So, we’ll try not to beat a dead horse here, but did you know eggplants are technically berries? So that means, eggplant parm is kind of a berry casserole of sorts. Yeah that’s right, you’re getting in some fruit with dinner tonight! Eggplant parm is a definite comfort food for us here at WECO, a vegetarian (fruitarian?) staple that is always filling and satisfying. We like that it’s easy to reheat, too. Nestle your eggplant parm into a casserole dish and that’s it! Not too many extra pots and pans, which is great cause we’re a wash-your-own-dishes kinda family, if you know what we mean…XD
Less dishes, less cleaning up later, so the only heavy lifting you’re doing is with your fork. Capeesh?

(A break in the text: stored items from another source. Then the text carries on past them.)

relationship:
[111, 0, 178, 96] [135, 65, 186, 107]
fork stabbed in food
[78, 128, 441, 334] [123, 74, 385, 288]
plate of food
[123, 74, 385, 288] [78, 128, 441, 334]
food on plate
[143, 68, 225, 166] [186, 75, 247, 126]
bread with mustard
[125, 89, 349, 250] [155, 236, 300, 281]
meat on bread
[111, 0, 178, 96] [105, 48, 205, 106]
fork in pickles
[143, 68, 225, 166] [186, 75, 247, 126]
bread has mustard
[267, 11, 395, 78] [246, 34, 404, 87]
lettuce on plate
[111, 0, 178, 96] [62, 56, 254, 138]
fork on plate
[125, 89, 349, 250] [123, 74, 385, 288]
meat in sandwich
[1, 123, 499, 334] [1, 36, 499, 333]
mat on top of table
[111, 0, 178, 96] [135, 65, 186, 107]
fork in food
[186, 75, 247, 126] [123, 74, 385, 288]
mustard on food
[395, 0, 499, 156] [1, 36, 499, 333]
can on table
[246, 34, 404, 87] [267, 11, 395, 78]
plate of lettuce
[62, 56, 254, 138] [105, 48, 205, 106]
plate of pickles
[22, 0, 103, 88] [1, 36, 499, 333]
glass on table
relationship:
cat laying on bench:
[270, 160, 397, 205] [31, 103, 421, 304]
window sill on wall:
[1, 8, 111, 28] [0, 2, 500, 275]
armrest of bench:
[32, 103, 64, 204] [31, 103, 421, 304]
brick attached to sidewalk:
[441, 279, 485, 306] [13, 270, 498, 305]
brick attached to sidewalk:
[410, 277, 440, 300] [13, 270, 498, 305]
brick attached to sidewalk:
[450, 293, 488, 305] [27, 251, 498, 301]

P.S. May the 4th be with you!
What’s in your bag:
-Baby gem lettuce w/ shaved fennel
-Buttermilk ranch dressing
What you’ll need from home:
-Olive oil or butter
-Salt and pepper
Total prep time: 25 minutes
The Eggplant Parm
- Set your oven to 350F. Once preheated, place your eggplant parm in the casserole dish, cover with tin foil, and pop it in the oven.
- Set a timer for 20 minutes while you prep the rest of dinner. Once your timer dings, remove the tin foil and heat for another 5 minutes.
- Toss your greens in a bowl with the parm crumble, season with salt and pepper, and drizzle the dressing all over.
- Mix it up, shake it up, taste for seasoning, and plate!
- This one is easy peasy. With 7ish minutes left on your eggplant parm, pop the focaccia on a sheet tray to get all nice and toasty. The toaster works too!
- Rip it, slice it, do whatever you want with it. Just make sure to leave extra for sopping up all the extra tomato sauce (that is, if you haven’t licked the container clean).